Yeni politikanın üç direk üzerine inşa edileceğini tahmin edebiliriz. İlk olarak, hükümet PKK-BDP dışında düşünceleri olanların daha serbest örgütlenmesini ve konuşmasını teşvik edecek, onları muhatap olarak kabul ederek, bazı taleplerine olumlu cevap vermeye çalışacaktır.
İkinci olarak, PKK'ye karşı sert bir askeri harekat başlatacaktır. Bunun hudutları aşan bir yönünün de olacağına kesin gözüyle bakılabilir.
Üçüncü olarak, hükümet bu politikalara uluslararası destek oluşturmaya çalışacaktır. Tamamen tahmin, ama Kandil'e dönük harekatın Irak ve Amerikan hükümetleriyle Kuzey Irak Bölgesel Yönetimi'nin bilgisi dışında yapıldığını sanmıyorum.

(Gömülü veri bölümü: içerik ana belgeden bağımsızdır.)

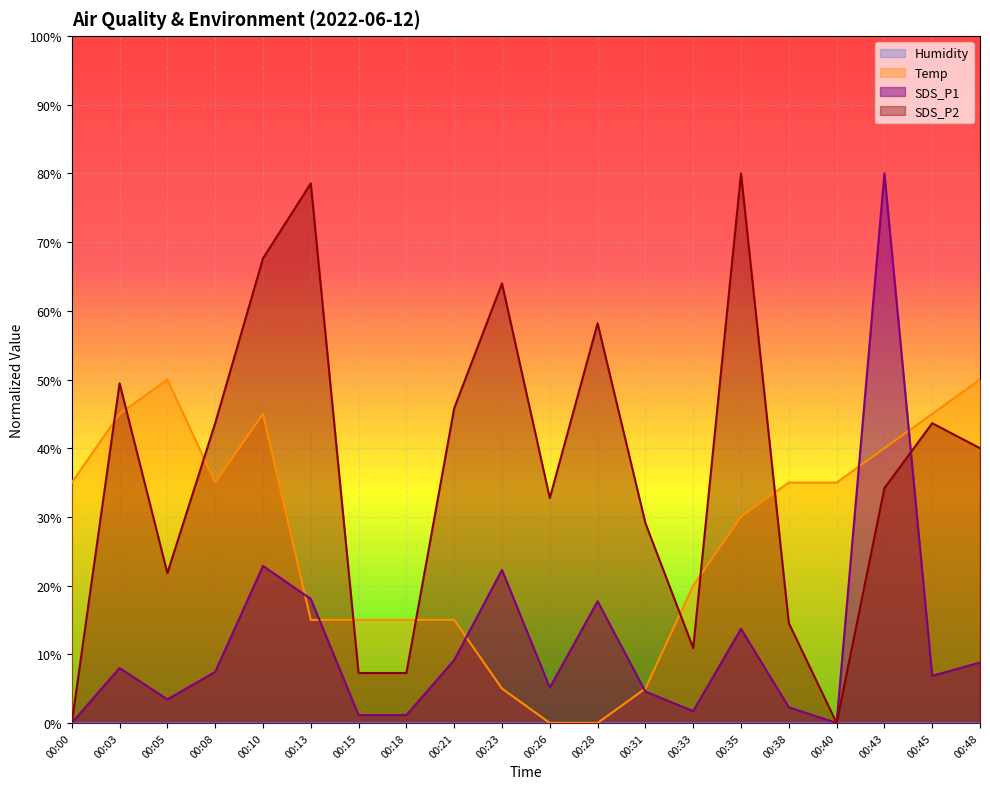

Reading right to left, extract all data points from this chart.

Temp: 00:48=50.0	00:45=45.0	00:43=40.0	00:40=35.0	00:38=35.0	00:35=30.0	00:33=20.0	00:31=5.0	00:28=0.0	00:26=0.0	00:23=5.0	00:21=15.0	00:18=15.0	00:15=15.0	00:13=15.0	00:10=45.0	00:08=35.0	00:05=50.0	00:03=45.0	00:00=35.0
SDS_P1: 00:48=8.8	00:45=6.9	00:43=80.0	00:40=0.0	00:38=2.3	00:35=13.7	00:33=1.7	00:31=4.6	00:28=17.7	00:26=5.1	00:23=22.3	00:21=9.1	00:18=1.1	00:15=1.1	00:13=18.1	00:10=22.9	00:08=7.4	00:05=3.4	00:03=8.0	00:00=0.0
SDS_P2: 00:48=40.0	00:45=43.6	00:43=34.2	00:40=0.0	00:38=14.5	00:35=80.0	00:33=10.9	00:31=29.1	00:28=58.2	00:26=32.7	00:23=64.0	00:21=45.8	00:18=7.3	00:15=7.3	00:13=78.5	00:10=67.6	00:08=43.6	00:05=21.8	00:03=49.5	00:00=0.0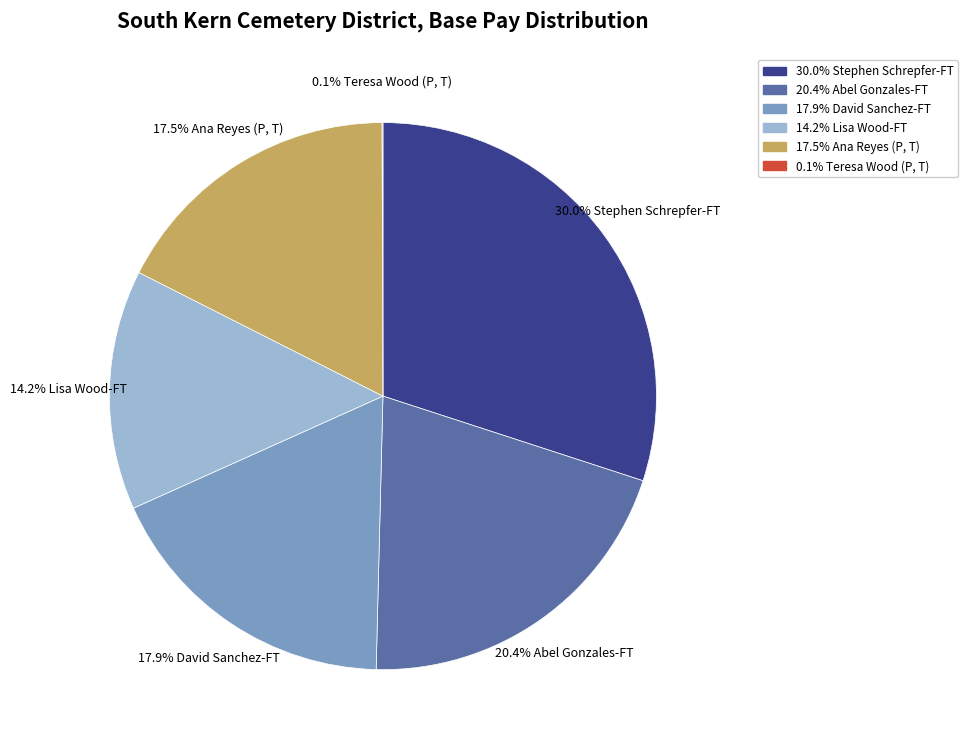

Is there a majority slice in this chart?

No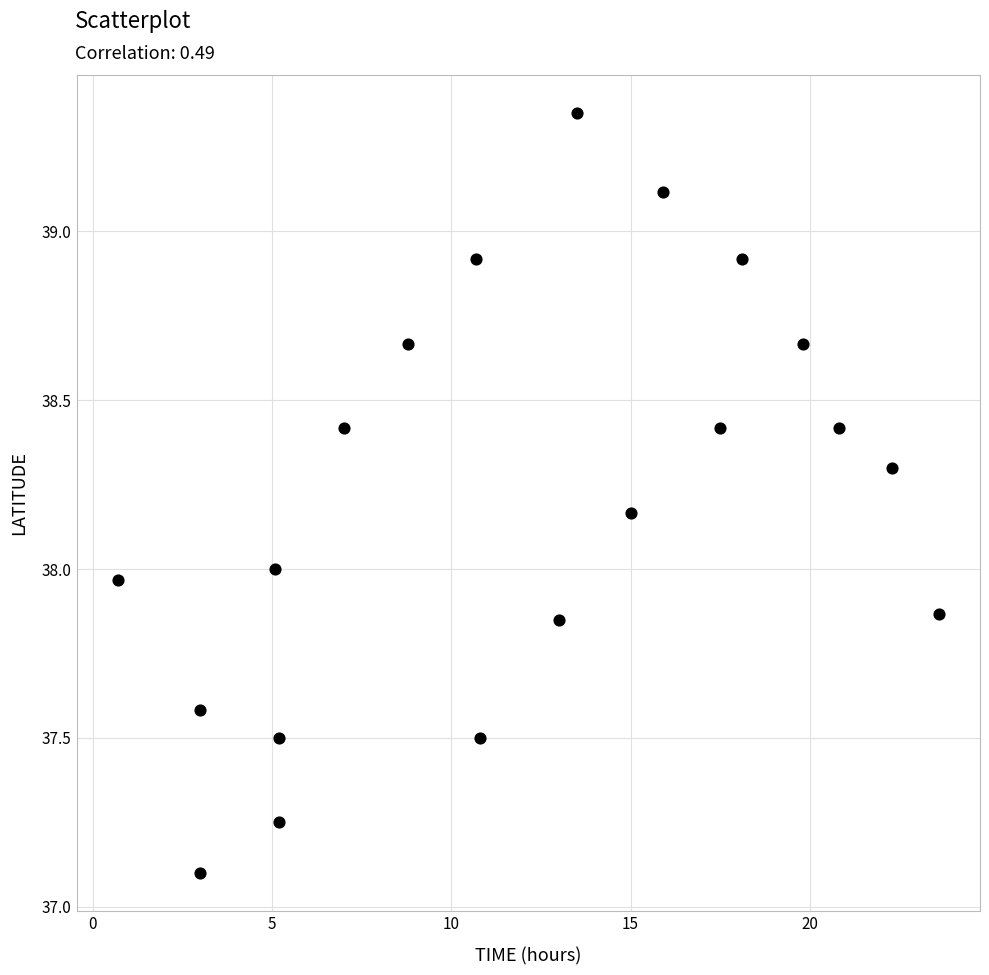

What is the range of X values (max minus min)?

22.9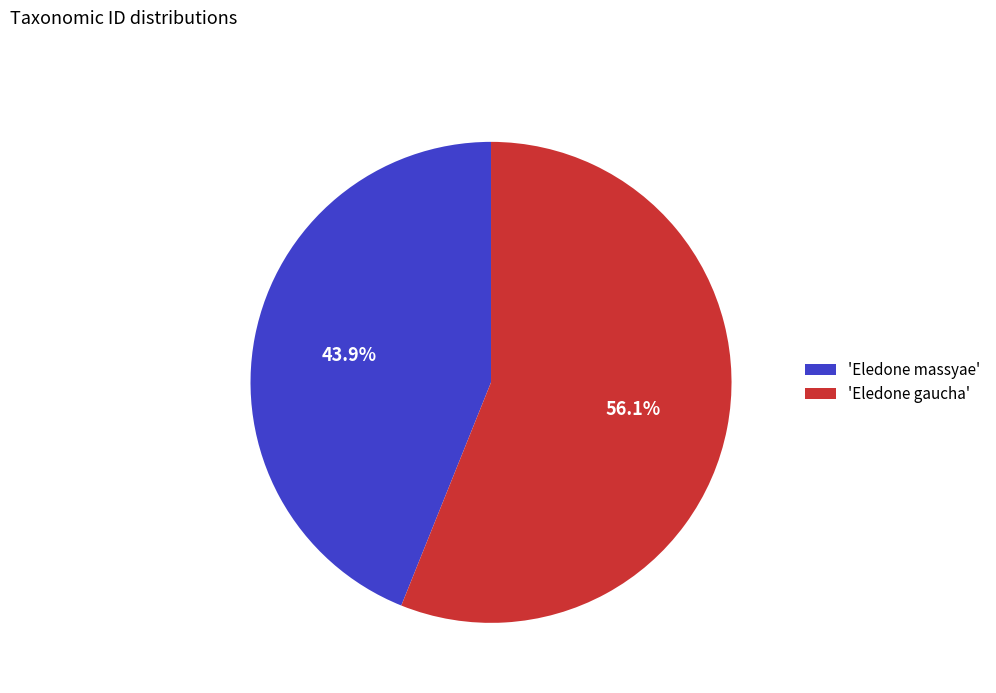

What is the ratio of the value at 'Eledone massyae' to the value at 'Eledone gaucha'?

0.8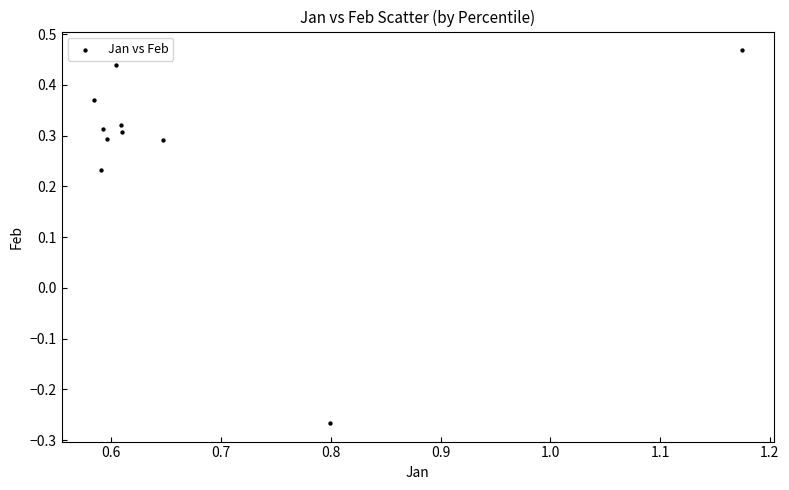

What is the range of X values (max minus min)?

0.6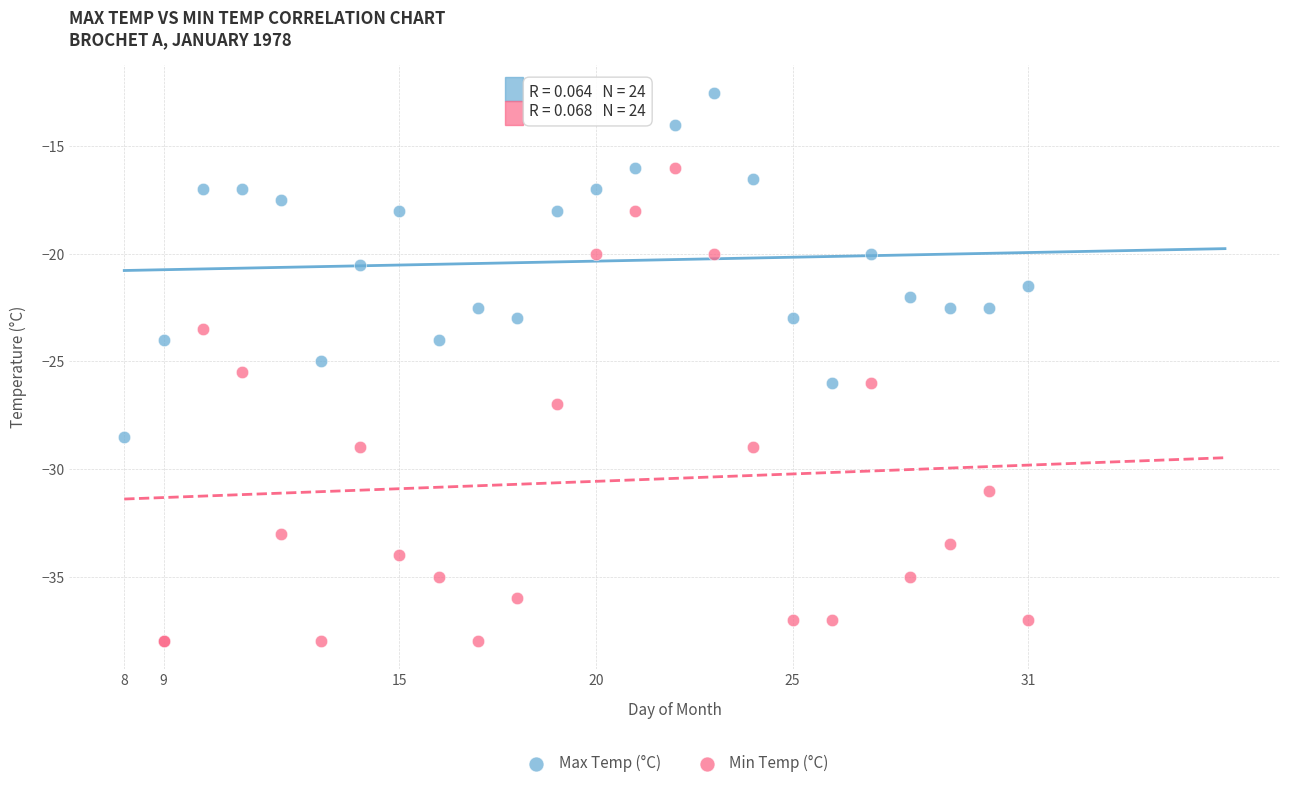

Which series reaches the minimum Y coordinate?

Min Temp (°C)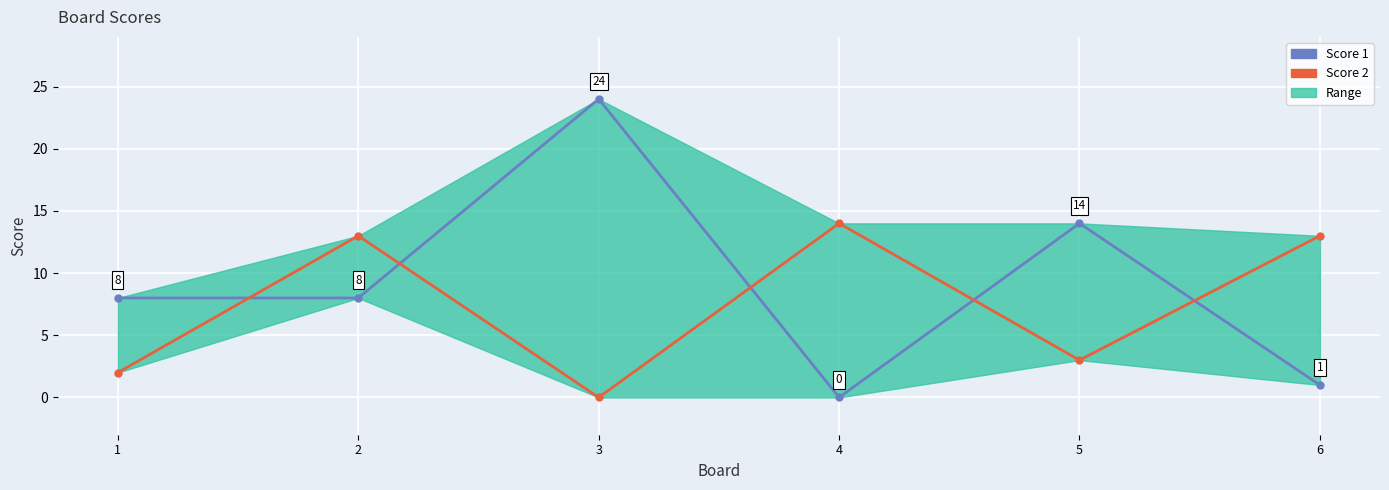

Reading left to right, extract all data points from this chart.

Score 1: 1=8	2=8	3=24	4=0	5=14	6=1
Score 2: 1=2	2=13	3=0	4=14	5=3	6=13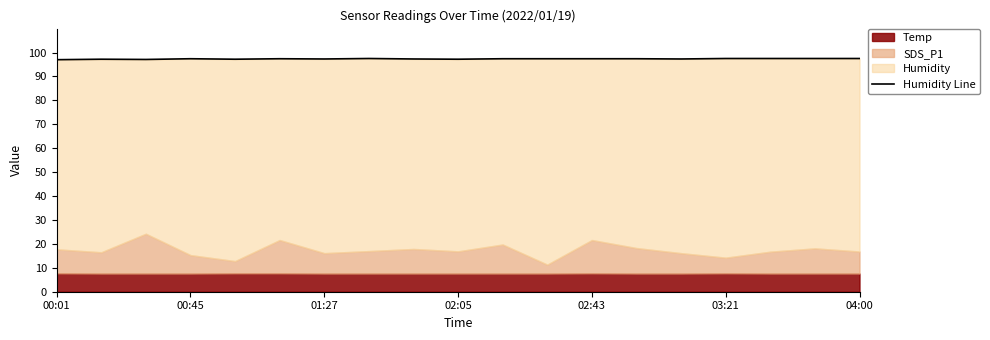

Which label corresponds to the smallest value in the chart?

00:01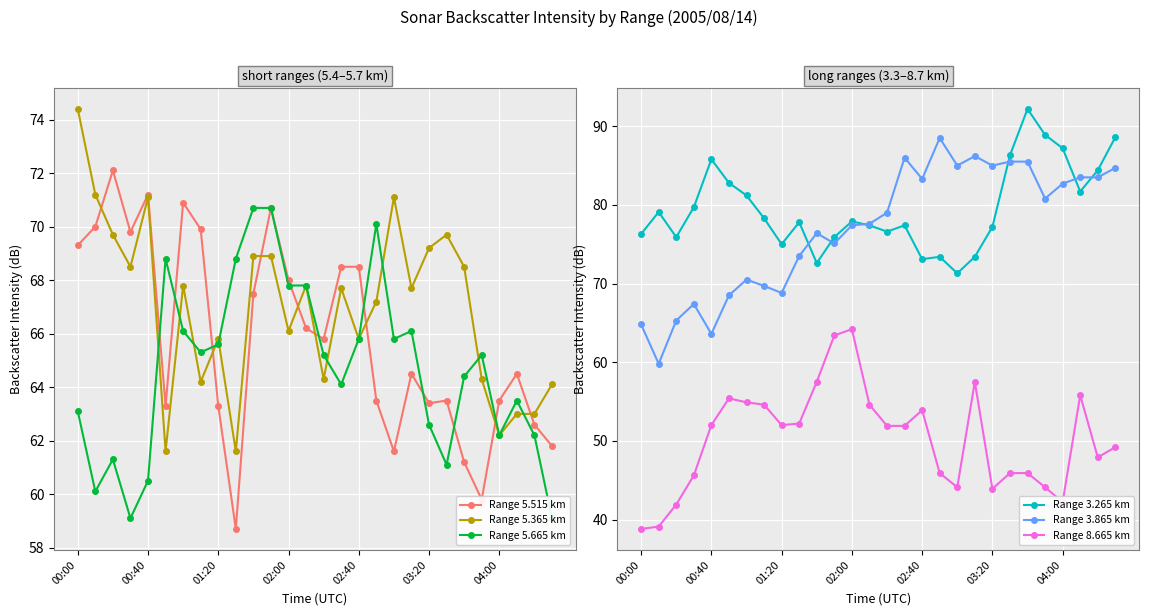

True or false: Range 8.665 km has more than 0 points higher than both neighbors.

True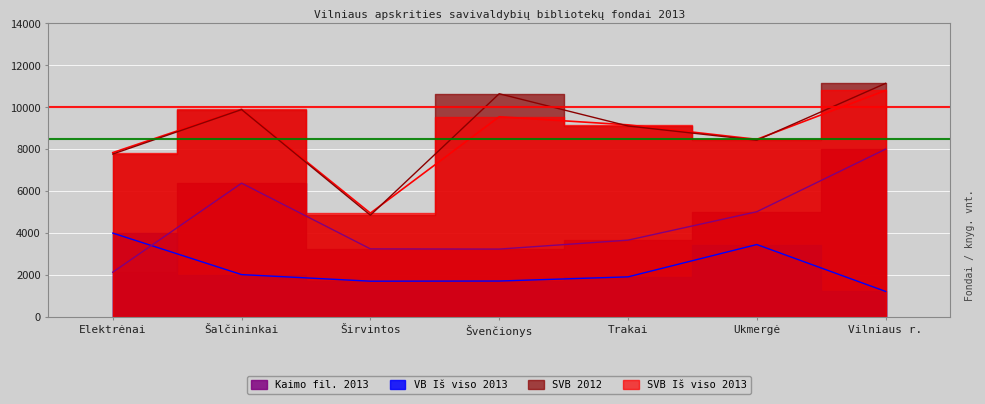

Reading left to right, list all the values displayed in this chart.

SVB Iš viso 2013: 7829	9893	4945	9537	9151	8461	10792
SVB 2012: 7760	9880	4847	10633	9097	8419	11128
VB Iš viso 2013: 3994	2017	1703	1710	1909	3449	1215
Kaimo fil. 2013: 2131	6372	3242	3232	3658	5012	7995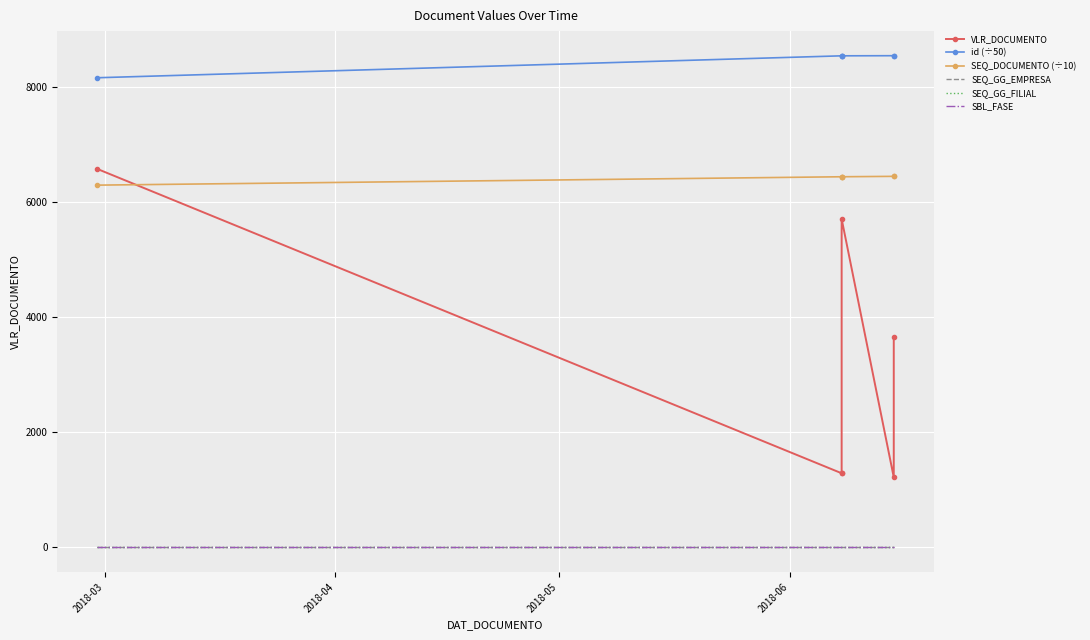

Rank the series by their maximum value, from lowest to highest.

SEQ_GG_EMPRESA, SEQ_GG_FILIAL, SBL_FASE, SEQ_DOCUMENTO (÷10), VLR_DOCUMENTO, id (÷50)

Bu politika başarılı olur mu? Olmasını dileyelim ama PKK-BDP ikilisini dışlayan bir girişimin başarı şansının yüksek olmadığını da görmemiz gerekiyor. Şimdiye kadar tek Kürt siyasi hareketi olarak geliştiğinden, ikili oldukça etkin ve azımsanmayacak bir yandaş topluluğuna sahip. Onları da çözüm sürecine katmanın formülünü bulmak gerekiyor. Toplumu kutuplaştırıcı, sert demeçler işi kolaylaştırmıyor, zorlaştırıyor.